• Text section
┌──

Archbishop Alexander Sample, Archbishop of Portland, Oregon, celebrated your typical Ordinary Form Concelebrated Mass last night at the Cathedral of the Madeleine in Salt Lake City, Utah today during the CMAA's Colloquium with photos and story at The New Liturgical Movement (Photos: Charles Cole & Joseph Dalimata) You can hear Archbishop Sample's talk at the CMAA HERE.
Please note that Archbishop Samples wears the maniple (horror of horrors) at this Ordinary Form Concelebrated Pontifical Mass!
This photo is what people would see if this Mass had the Benedictine Altar arrangement as the bishop faced them, which does not work well. Doesn't ad orientem work much better?
Kneeling for Holy Communion in the Ordinary Form:
MY FINAL COMMENTS: At the risk of sounding like a broken record, would not the liturgical renewal with the post-Vatican II Missal, even the banal one that has recently been replaced with the new resplendent English translation have been received much better by the Catholics who were formed in the pre-Vatican II Liturgy? Would there be less strife in the liturgical world today, if this style of celebrating the Mass even in the vernacular had been maintained and shows less of a breach in liturgical styles with the liturgy from which it was morphed?
What many people refuse to acknowledge today is what happened to traditional Catholics after the Council during the late 1960's and especially into the 1970's and little bit into the 1980's, but by the 1980's there had been irreparable harm to Catholic identity and faith that we have yet to recover.

└──

• Entries shown

┌──

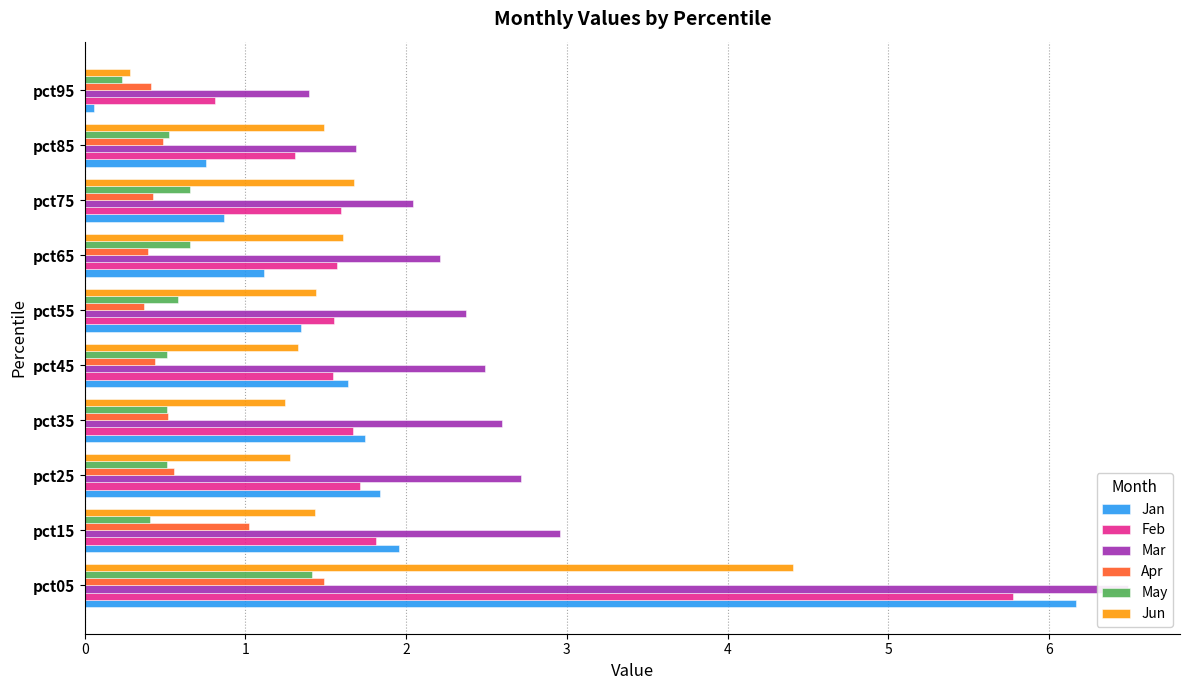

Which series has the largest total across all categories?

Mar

└──
┌──

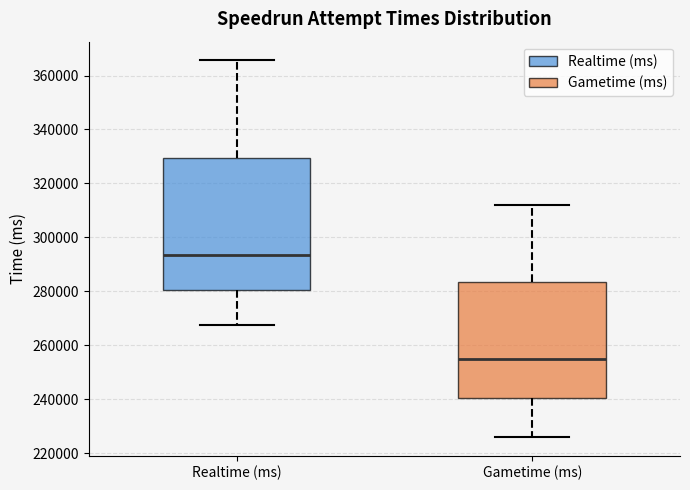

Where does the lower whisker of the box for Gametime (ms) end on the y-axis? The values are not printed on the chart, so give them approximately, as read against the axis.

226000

└──

• Required work
[1] Summarize the post about Archbishop Sample's Mass in two sentences.
[2] Name every person mentioned by name in the post about Archbishop Sample's Mass.

• Solution list
[1] Archbishop Alexander Sample of Portland, Oregon, celebrated an Ordinary Form Concelebrated Mass at the Cathedral of the Madeleine in Salt Lake City during the CMAA's Colloquium, wearing the maniple, and the post shows kneeling for Holy Communion. The writer asks whether the post-Vatican II Missal would have been better received, with less liturgical strife, had this style of celebration been kept, and says that by the 1980's there had been irreparable harm to Catholic identity and faith.

[2] Alexander Sample, Charles Cole, Joseph Dalimata